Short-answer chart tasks
○ ○ ○
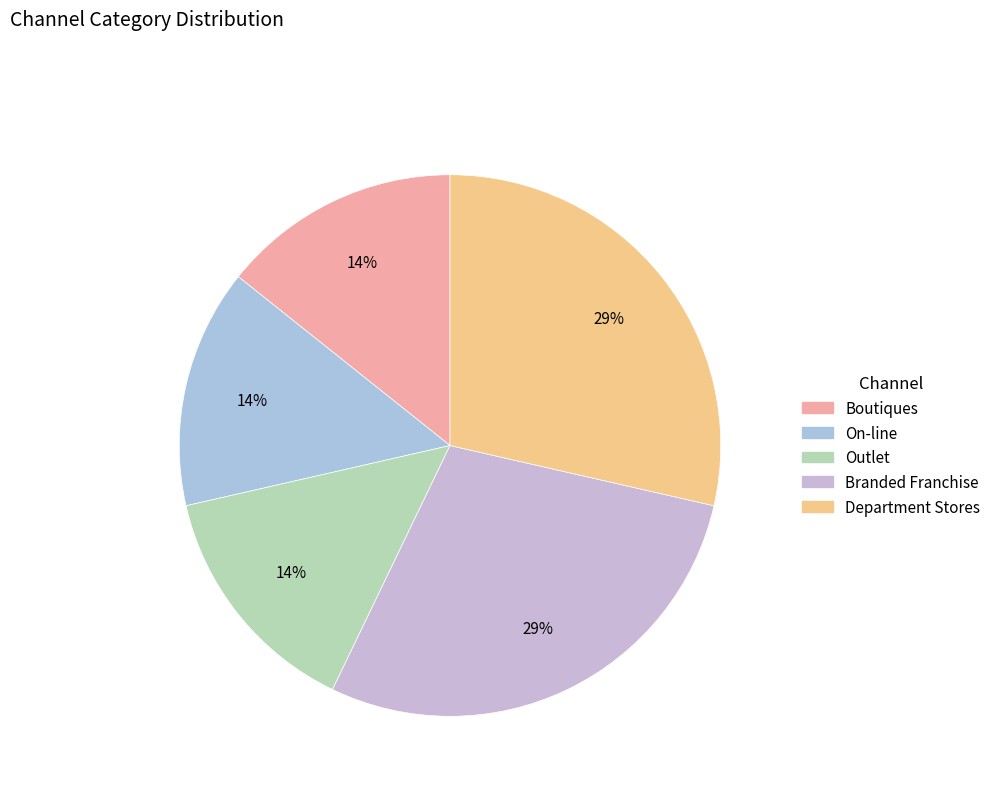

To the nearest percent, what is the combined percentage of On-line and Outlet?

29%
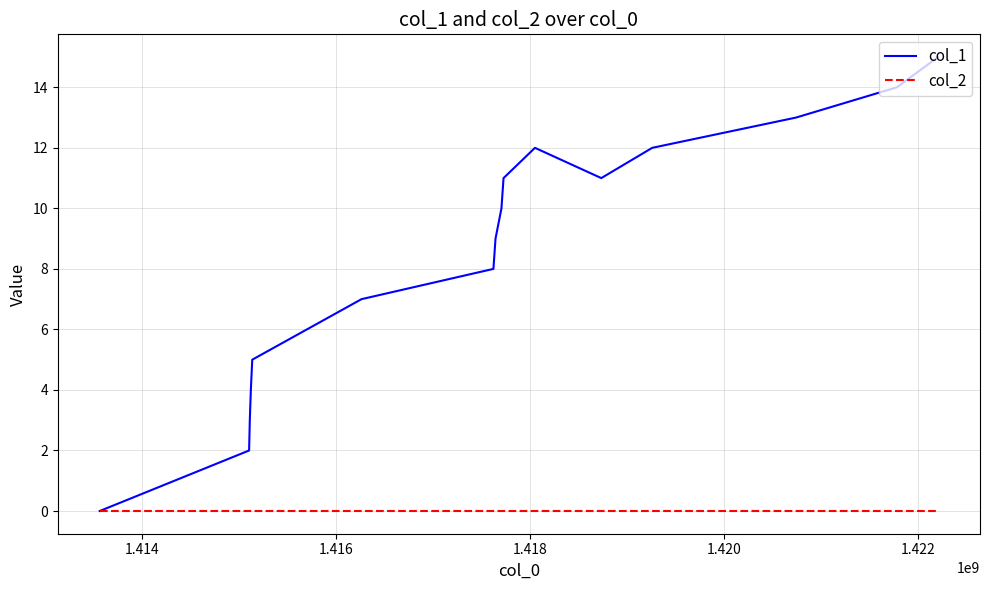

What is the highest value of the col_1 series?

15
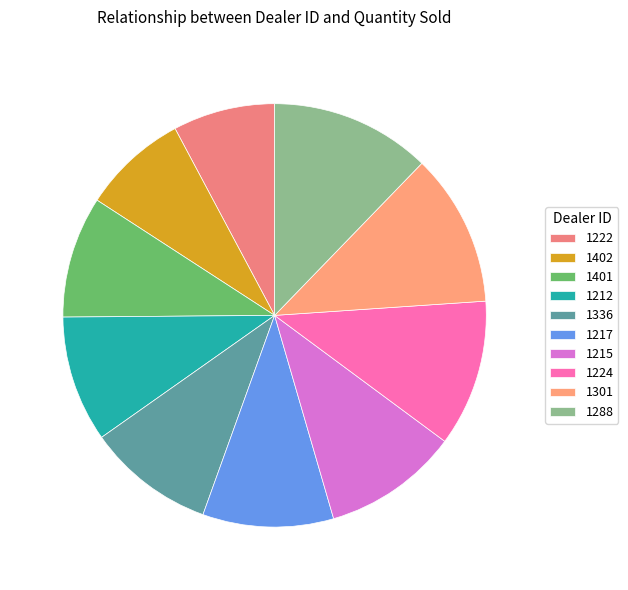

What is the change in value from 1401 to 1217?

+152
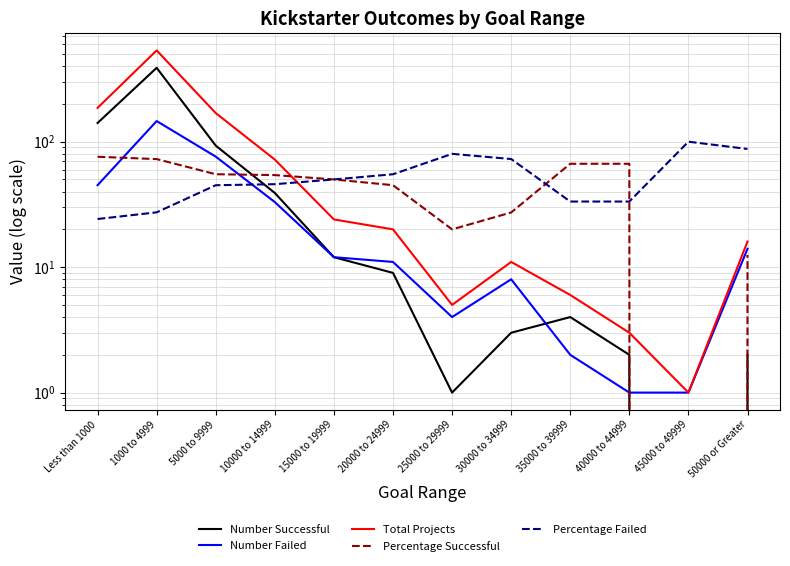

At which label does Number Successful reach its minimum?

45000 to 49999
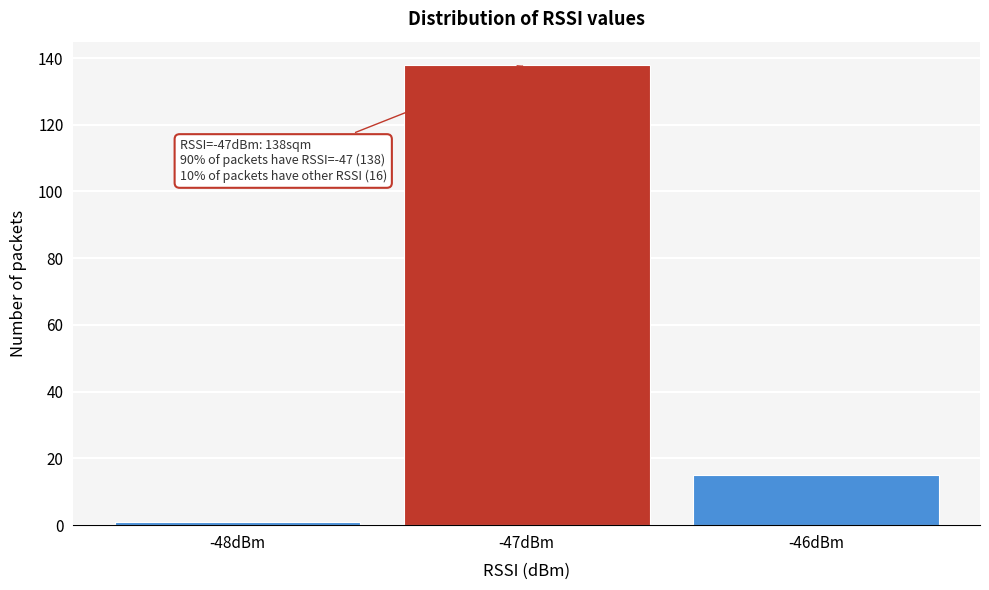

Reading left to right, extract all data points from this chart.

1	138	15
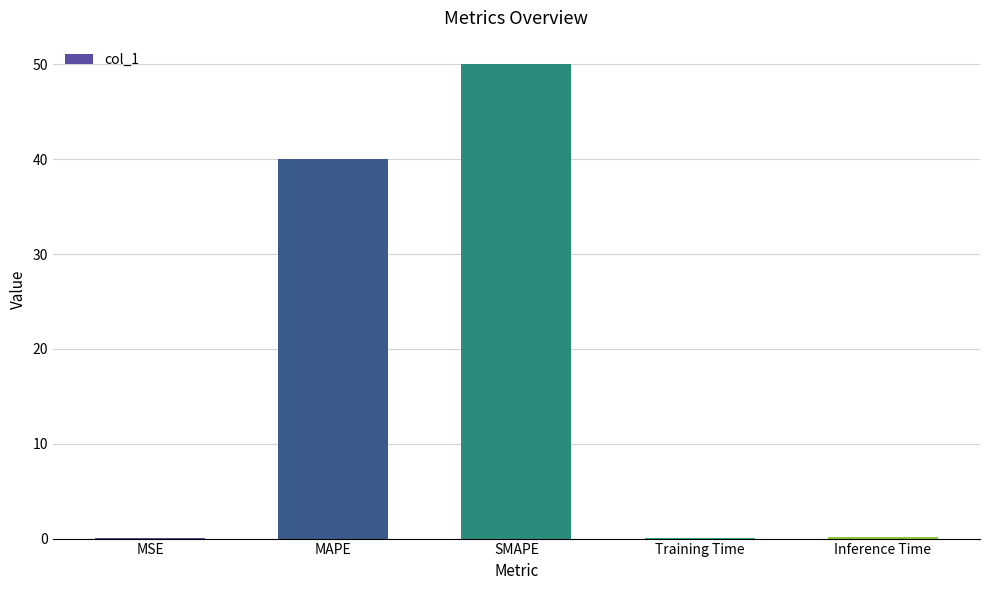

Is it true that the value at MAPE is 27.0?

False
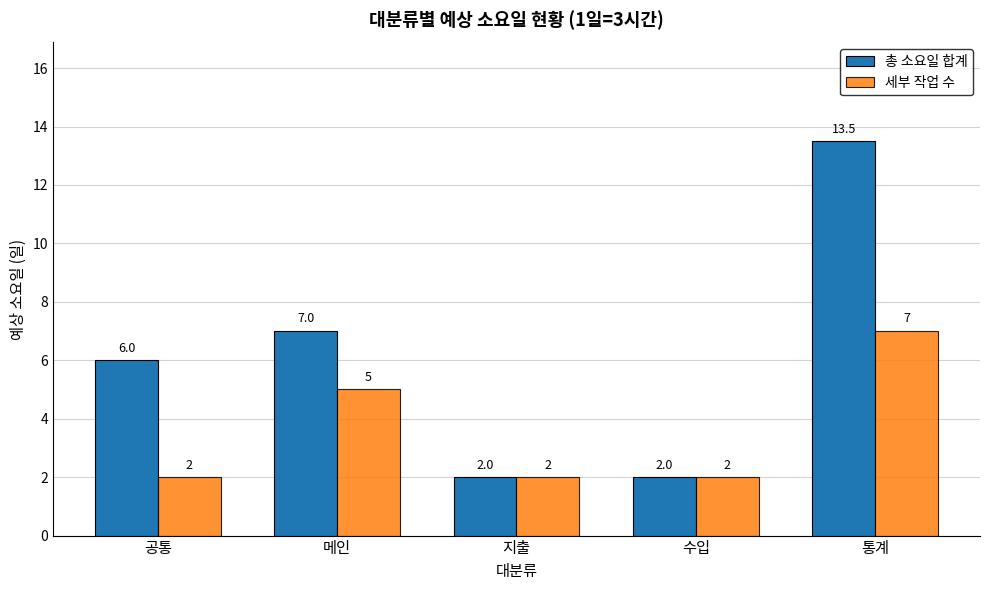

Which category has the highest value across all series?

통계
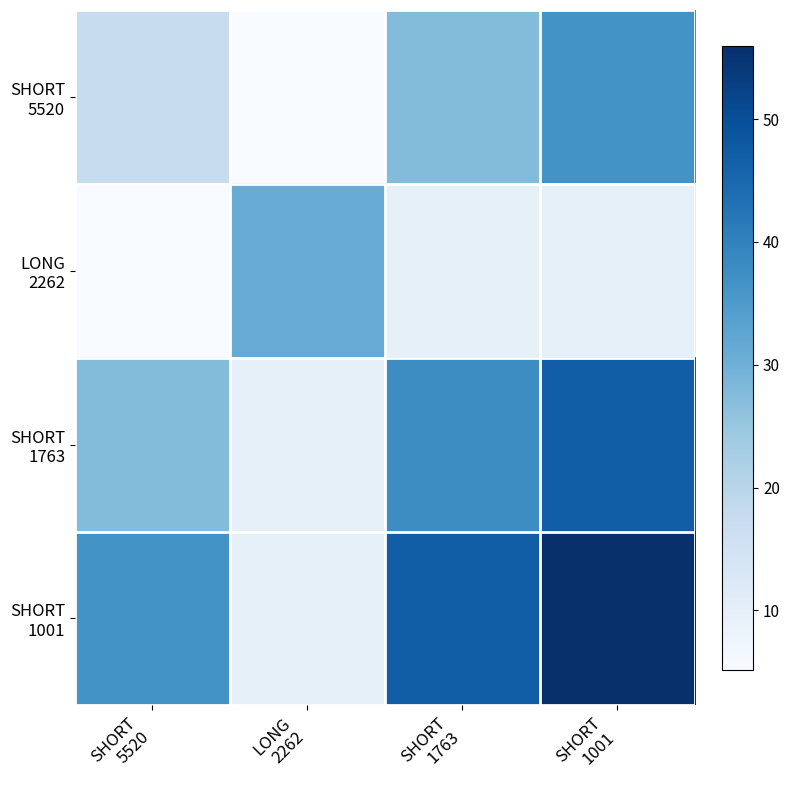

What is the total value across all series at SHORT
5520?

86.5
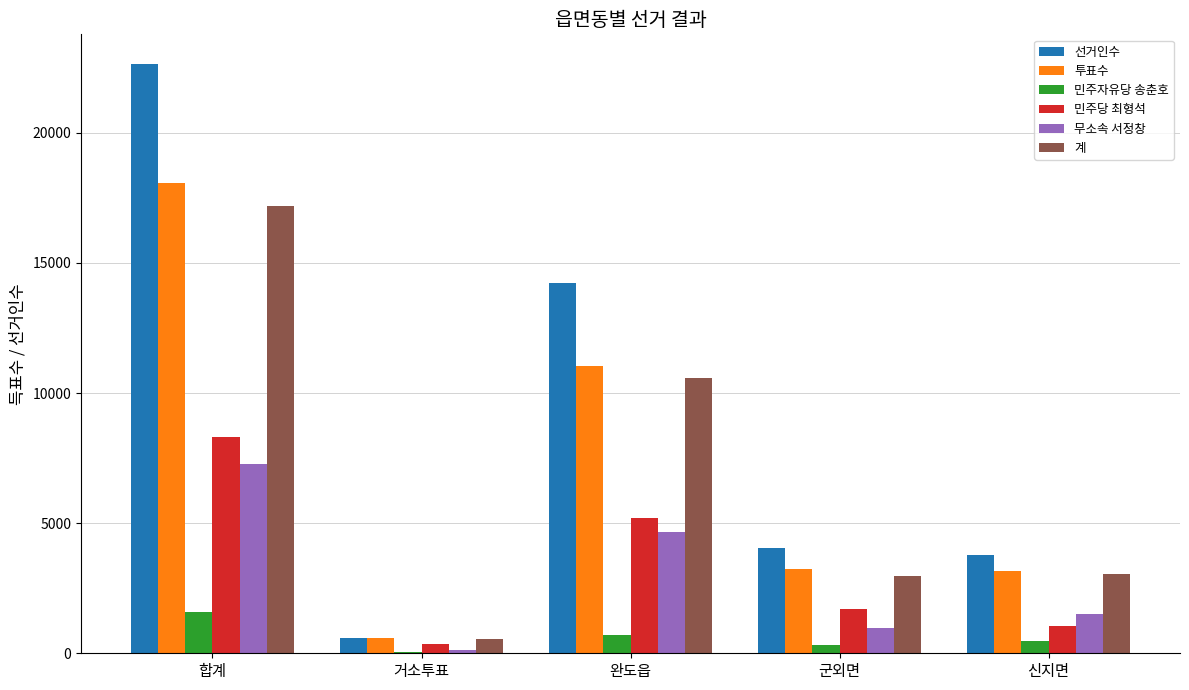

What are all the series names shown in the legend?

선거인수, 투표수, 민주자유당 송춘호, 민주당 최형석, 무소속 서정창, 계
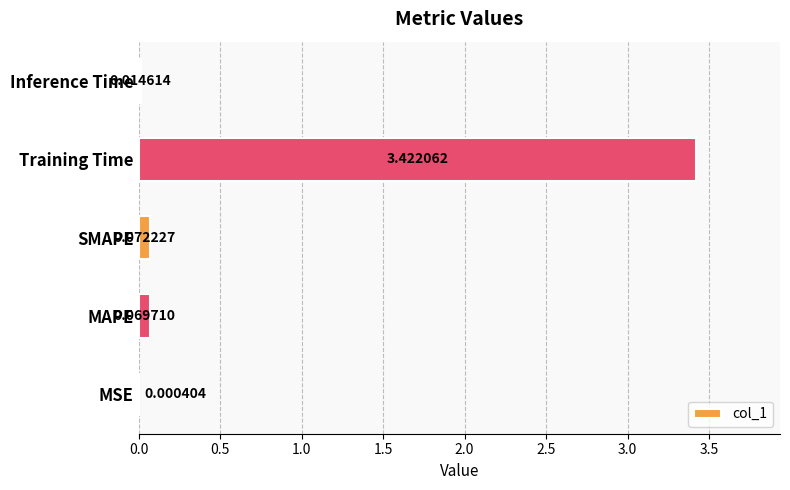

Which label corresponds to the largest value in the chart?

Training Time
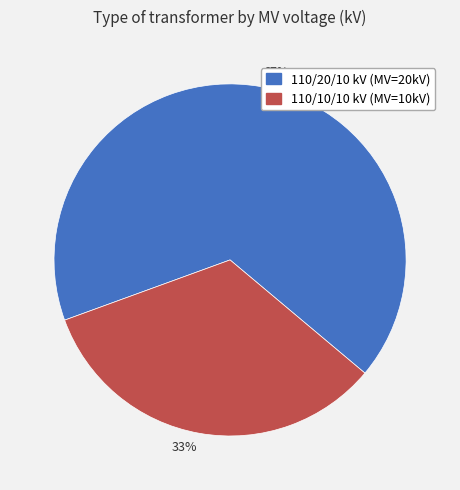

True or false: 33% accounts for 24% of the total.

False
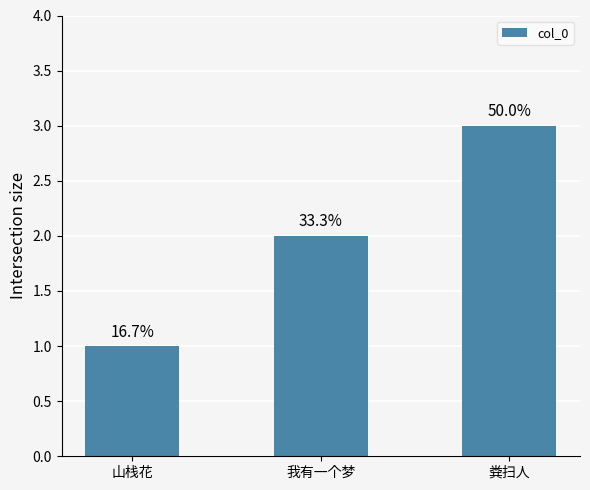

Reading right to left, what are all the values shown in this chart?

3	2	1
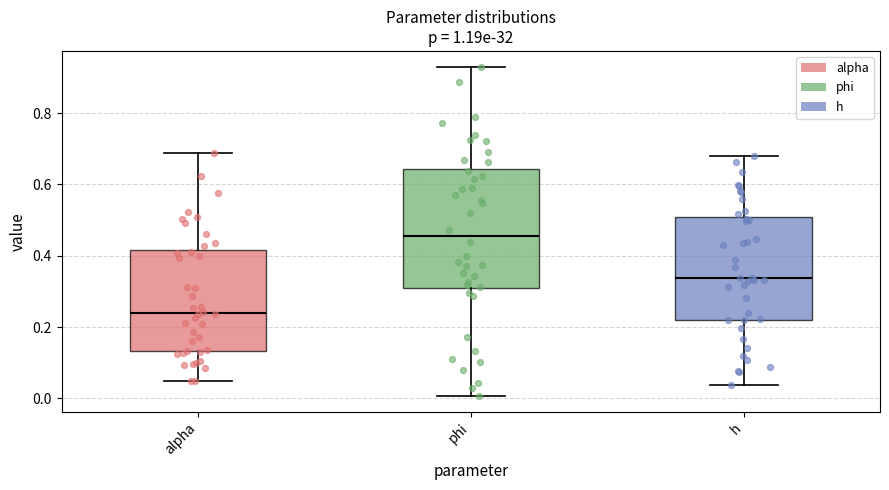

Reading left to right, read every box against the y-axis: the position of its median line, the range the box covers, and the ends of its whiskers. The values are not printed on the chart, so give them approximately, as read against the axis.

alpha: median 0.24, box 0.14 to 0.42, whiskers 0.06 to 0.68
phi: median 0.46, box 0.30 to 0.64, whiskers 0.00 to 0.92
h: median 0.34, box 0.22 to 0.50, whiskers 0.04 to 0.68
○ ○ ○
▸ **Exercise description**
List every line of the records that contains the string "from", treating uppercase and lowercase letters as different.

▸ **Exercise response**
What is the change in value from 1401 to 1217?
Reading left to right, extract all data points from this chart.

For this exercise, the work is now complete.